2018年度決算速報によると、アイリスオーヤマを含む25社のアイリスオーヤマグループの総売上高は4750億円と前年比113%、経常利益5.7%を確保できる見込みだ。アイリスオーヤマ単体でも売上高は1550億円で前年比113%となっている。

こうした背景には、国内では家電事業やLED照明を中心とするBtoB事業やネット通販事業の好調、海外でも家電製品の販売が順調に伸びていることがあるようだ。

家電やLED照明事業の売上が大きく伸びているのはなぜか。

それはユーザーイン発想の「なるほど家電」と呼ばれる新商品の開発や、エアコンやドラム式洗濯機などの大型白物家電事業の拡大、さらには4Kテレビの発売など、積極的でスピーディな取り組みに起因している。それを可能にしたのが、パナソニックやシャープなど他メーカーの技術者たちの大量採用だ。

2012年、“開発したい”技術者たちが他社から集結しはじめた

1971年に創業したアイリスは、もともとはプラスチック収納や園芸関連商品に強みがあった。2000年代半ばから家電に参入し、ホームセンター向けの空気清浄機やシュレッダー、その後、IHクッキングヒーターやサイクロン掃除機も手掛けるようになった。そして、2010年3月にLED照明事業に本格参入。当時、他メーカーが1個約1万円で売っていたものを、アイリスは2500円で売り出すことに成功したのだ。

ただ、ユーザーの認知度はそれほど高くはなかった。その後も、いわゆる“ジェネリック家電”と呼ばれる単機能で価格の安い家電を扱っており、既存メーカーに対抗できる勢力ではなかった。

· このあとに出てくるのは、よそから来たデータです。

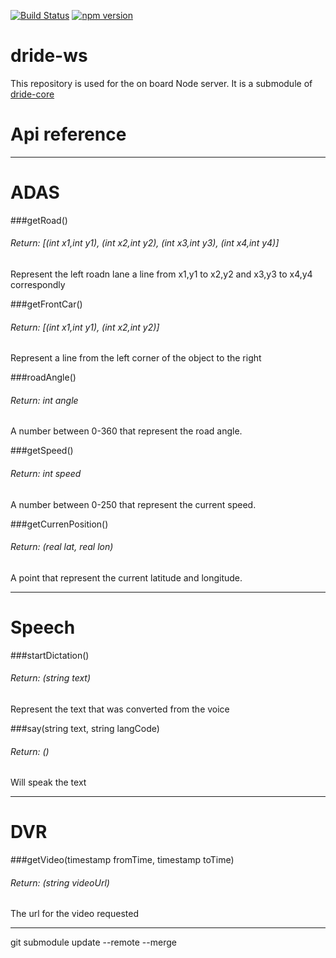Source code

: [![Build Status](https://travis-ci.org/dride/dride-ws.svg?branch=master)](https://travis-ci.org/dride/dride-ws)
[![npm version](https://badge.fury.io/js/dride-ws.svg)](https://badge.fury.io/js/dride-ws)

# dride-ws

This repository is used for the on board Node server. It is a submodule of [dride-core](https://github.com/dride/dride-core)

# Api reference

---

# ADAS

###getRoad()

###### Return: [(int x1,int y1), (int x2,int y2), (int x3,int y3), (int x4,int y4)]

Represent the left roadn lane a line from x1,y1 to x2,y2 and x3,y3 to x4,y4 correspondly

###getFrontCar()

###### Return: [(int x1,int y1), (int x2,int y2)]

Represent a line from the left corner of the object to the right

###roadAngle()

###### Return: int angle

A number between 0-360 that represent the road angle.

###getSpeed()

###### Return: int speed

A number between 0-250 that represent the current speed.

###getCurrenPosition()

###### Return: (real lat, real lon)

A point that represent the current latitude and longitude.

---

# Speech

###startDictation()

###### Return: (string text)

Represent the text that was converted from the voice

###say(string text, string langCode)

###### Return: ()

Will speak the text

---

# DVR

###getVideo(timestamp fromTime, timestamp toTime)

###### Return: (string videoUrl)

The url for the video requested

---

git submodule update --remote --merge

転機が訪れたのは、2012年12月。商品開発力強化のために大阪で技術者の採用を開始したことだった。この頃から大手メーカーからアイリスへ転職する人が増え、2013年には梅田に大阪R&Dセンターを開設。2014年8月には心斎橋に移転して、拡充させた。これが消費者視点に立った家電のスピード開発につながった。